TASKS TO COMPLETE:
a) In the tutorial below on writing R functions, what is the constant r of a geometric progression called?
b) Pick up the tutorial on creating R functions, below, at the point where it stops and keep writing it.

PASSAGE:

Create functions in R

Create your own R functions

R programming language allows the user create their own new functions. In this tutorial you will learn how to write a function in R, how the syntax is, the arguments, the output, how the return function works, and how make a correct use of optional, additional and default arguments.

How to write a function in R language? Defining R functions

The base R functions doesn’t always cover all our needs. In order to write a function in R you first need to know how the syntax of the function command is. The basic R function syntax is as follows:

function_name <- function(arg1, arg2, ... ) {
        # Code
}

In the previous code block we have the following parts:

  • arg1, arg2, … are the input arguments.
  • # Code represents the code to be executed within the function to calculate the desired output.

The output of the function can be a number, a list, a data.frame, a plot, a message or any object you want. You can also assign the output some class, but we will talk about this in other post with the S3 classes. The last is specially interesting when writing functions for R packages.

Creating a function in R

To introduce R functions we will create a function to work with geometric progressions. A geometric progression is a succession of numbers \(a_1, a_2, a_3\) such that each of them (except the first) is equal to the last multiplied by a constant r called ratio. You can verify that,

\(a_2 = a_1 \cdot r; \qquad a_3 = a_2 \cdot r = a_1 \cdot r^2; \dots\)

Hence, generalizing this process you can obtain the general term

\(a_n = a_1 \cdot r^{n-1}\).

You can also verify that the sum of the n terms of the progression is

\(S_n = a_1 + \dots + a_n = \frac{a_1(r^n - 1)}{r-1}\).

With this in mind you can create the following function,

an <- function(a1, r, n){
    a1 * r ** (n - 1)

GIVEN DATA:
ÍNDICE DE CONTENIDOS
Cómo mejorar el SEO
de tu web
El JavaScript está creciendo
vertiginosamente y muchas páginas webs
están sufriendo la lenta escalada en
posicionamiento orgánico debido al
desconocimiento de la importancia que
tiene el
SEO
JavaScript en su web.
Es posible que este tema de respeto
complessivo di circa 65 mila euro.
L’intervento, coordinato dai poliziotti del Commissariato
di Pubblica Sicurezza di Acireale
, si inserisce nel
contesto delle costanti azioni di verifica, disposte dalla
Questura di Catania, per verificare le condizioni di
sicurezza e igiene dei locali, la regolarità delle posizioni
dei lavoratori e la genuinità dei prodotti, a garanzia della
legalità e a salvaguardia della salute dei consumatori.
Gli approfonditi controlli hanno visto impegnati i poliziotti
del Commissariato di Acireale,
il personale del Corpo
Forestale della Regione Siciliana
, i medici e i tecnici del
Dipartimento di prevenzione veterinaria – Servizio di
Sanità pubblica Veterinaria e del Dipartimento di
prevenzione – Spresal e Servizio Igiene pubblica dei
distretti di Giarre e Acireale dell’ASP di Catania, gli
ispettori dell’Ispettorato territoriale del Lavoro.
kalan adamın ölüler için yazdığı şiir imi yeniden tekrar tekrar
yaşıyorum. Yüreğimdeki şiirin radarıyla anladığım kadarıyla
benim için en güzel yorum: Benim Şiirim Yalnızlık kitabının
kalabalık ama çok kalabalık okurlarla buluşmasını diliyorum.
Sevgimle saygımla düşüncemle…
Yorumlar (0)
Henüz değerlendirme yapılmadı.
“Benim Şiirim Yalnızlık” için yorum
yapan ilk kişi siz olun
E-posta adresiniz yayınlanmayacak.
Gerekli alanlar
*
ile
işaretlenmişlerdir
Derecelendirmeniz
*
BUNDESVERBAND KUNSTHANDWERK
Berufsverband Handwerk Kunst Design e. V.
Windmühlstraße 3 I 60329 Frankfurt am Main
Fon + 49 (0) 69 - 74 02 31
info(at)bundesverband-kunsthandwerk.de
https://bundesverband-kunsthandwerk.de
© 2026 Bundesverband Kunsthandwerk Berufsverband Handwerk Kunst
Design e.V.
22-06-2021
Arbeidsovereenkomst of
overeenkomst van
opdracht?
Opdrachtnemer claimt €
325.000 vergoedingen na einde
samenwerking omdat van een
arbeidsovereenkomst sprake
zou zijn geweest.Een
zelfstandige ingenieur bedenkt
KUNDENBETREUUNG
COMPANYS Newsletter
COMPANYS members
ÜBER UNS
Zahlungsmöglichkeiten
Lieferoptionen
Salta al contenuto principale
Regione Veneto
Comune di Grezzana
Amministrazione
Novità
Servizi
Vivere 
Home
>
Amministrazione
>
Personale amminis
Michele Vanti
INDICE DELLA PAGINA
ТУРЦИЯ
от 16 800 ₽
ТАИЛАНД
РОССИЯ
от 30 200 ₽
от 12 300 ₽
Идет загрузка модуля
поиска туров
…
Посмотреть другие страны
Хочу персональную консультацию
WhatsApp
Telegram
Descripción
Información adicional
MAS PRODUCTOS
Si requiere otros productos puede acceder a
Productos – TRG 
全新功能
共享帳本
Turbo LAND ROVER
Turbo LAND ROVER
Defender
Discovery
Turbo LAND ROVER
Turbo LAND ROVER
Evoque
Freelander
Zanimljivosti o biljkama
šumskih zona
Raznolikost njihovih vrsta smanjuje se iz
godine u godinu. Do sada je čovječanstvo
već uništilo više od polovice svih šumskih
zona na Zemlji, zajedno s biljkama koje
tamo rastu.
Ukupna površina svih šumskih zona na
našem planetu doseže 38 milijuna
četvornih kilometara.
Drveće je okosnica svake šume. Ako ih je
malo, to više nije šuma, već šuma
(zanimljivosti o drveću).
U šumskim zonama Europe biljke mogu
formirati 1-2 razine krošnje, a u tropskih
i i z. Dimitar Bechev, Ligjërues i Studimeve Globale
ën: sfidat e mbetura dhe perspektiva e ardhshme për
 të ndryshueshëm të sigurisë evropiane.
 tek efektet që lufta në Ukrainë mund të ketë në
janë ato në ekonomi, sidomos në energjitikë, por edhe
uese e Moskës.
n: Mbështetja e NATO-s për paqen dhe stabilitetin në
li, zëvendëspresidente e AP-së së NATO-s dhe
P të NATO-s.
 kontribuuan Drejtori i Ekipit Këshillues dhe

ANSWERS FOR EACH ITEM:
a) The ratio.

b)
}

that calculates the general term \(a_n\) of a geometric progression giving the parameters \(a_1\), the ratio r and the value n. In the following block we can see some examples with its output as comments.

an(a1 = 1, r = 2, n = 5)  # 16
an(a1 = 4, r = -2, n = 6) # -128

With the previous function you can obtain several values of the progression passing a vector of values to the argument n.

an(a1 = 1, r = 2, n = 1:5)   # a_1, ..., a_5
an(a1 = 1, r = 2, n = 10:15) # a_10,..., a_15

You can also calculate the first n elements of the progression with sn function, defined below.

sn <- function(a1, r, n){
    a1 * (r ** n-1)/(r - 1)
}
sn(a1 = 1, r = 2, n = 5) # 31

# Equivalent
values <- an(a1 = 1, r = 2, n = 1:5)
values

sum(values) # 31

Input arguments in R functions

Arguments are input values of functions. As an example, on the function we created before we have three input arguments named a1, r and n. There are several considerations when dealing with this type of arguments:

  • If you maintain the input order, you don’t need to call the argument names. As an example, the following calls are equivalent.
an(1, 2, 5) # Returns 16
an(a1 = 1, r = 2, n = 5) # Returns 16
  • If you name the arguments, you can use any order.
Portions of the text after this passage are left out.